Intel® Fortran Compiler
Build applications that can scale for the future with optimized code designed for Intel® Xeon® and compatible processors.

openmp setup

Edson_B_
Beginner
604 Views
Dears colleagues, I´m having some problems with an OpenMP test program. The running time remains the same for any number of threads.

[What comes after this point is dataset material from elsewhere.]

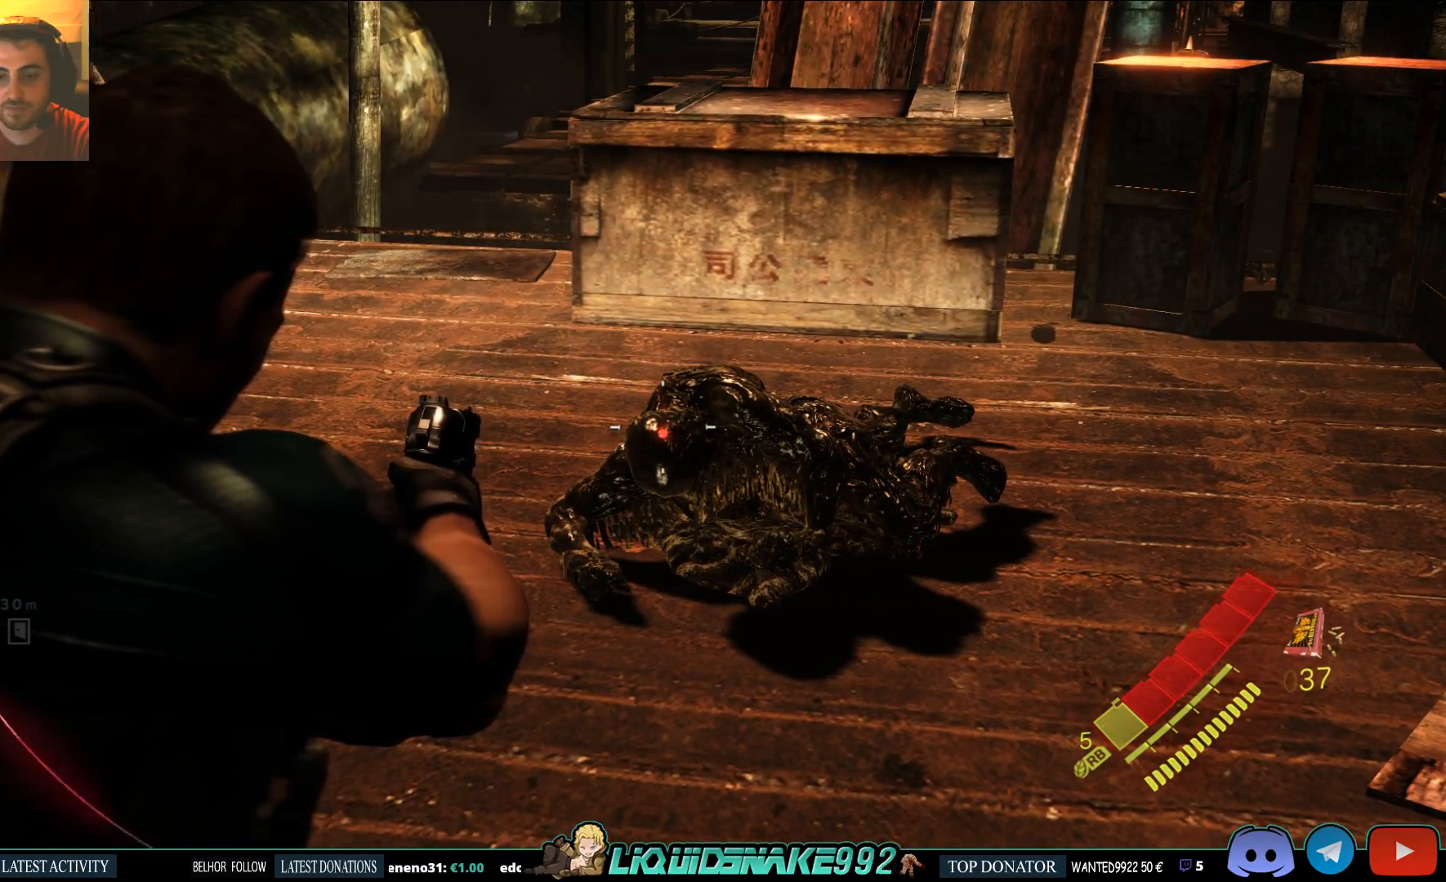
{"buttons": ["L2"], "left_stick": "center", "right_stick": "center", "events": []}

My test code is: PROGRAM openmp !$ USE OMP_LIB IMPLICIT NONE INTEGER*4 :: i, num_threads REAL*8 :: start_time REAL*8 :: end_time INTEGER*4, ALLOCATABLE, DIMENSION (:) :: m ALLOCATE ( m (1000000000) ) m = 0 i = 0 DO num_threads = 1,8 CALL OMP_SET_NUM_THREADS ( num_threads ) start_time = OMP_GET_WTIME() !$OMP PARALLEL DO DO i = 1, 1000000000 m(i) = m(i) + 1 ENDDO !$OMP END PARALLEL DO end_time = OMP_GET_WTIME() WRITE ( *, 50 ) num_threads, end_time - start_time ENDDO 50 FORMAT ( ' Threads=', I2, '. Time ', F12.8,' seconds.' ) END PROGRAM openmp OUTPUT: Threads= 1. Time 0.44233354 seconds. Threads= 2. Time 0.41301712 seconds. Threads= 3. Time 0.38321273 seconds. Threads= 4. Time 0.40626812 seconds. Threads= 5. Time 0.40601481 seconds. Threads= 6. Time 0.39871999 seconds. Threads= 7. Time 0.70736344 seconds. Threads= 8. Time 0.40052118 seconds. Compilation options: - Release x64, - Fortran -> Preprocessor -> OpenMP Conditional Compilation -> Yes - Fortran -> Language -> Process OpenMP Directives -> Generate Parallel Code (/Qopnmp) Hadware: I7-3632QM SO - Windows10 I appreciate any help. Thanks in advance.
0 Kudos
9 Replies
TimP
Honored Contributor III
604 Views

As you have just 4 cores, you may see best performance at 4 threads when you SET OMP_PLACES=cores, at least if you make the number of iterations a multiple of 32 (assuming you compiled for AVX).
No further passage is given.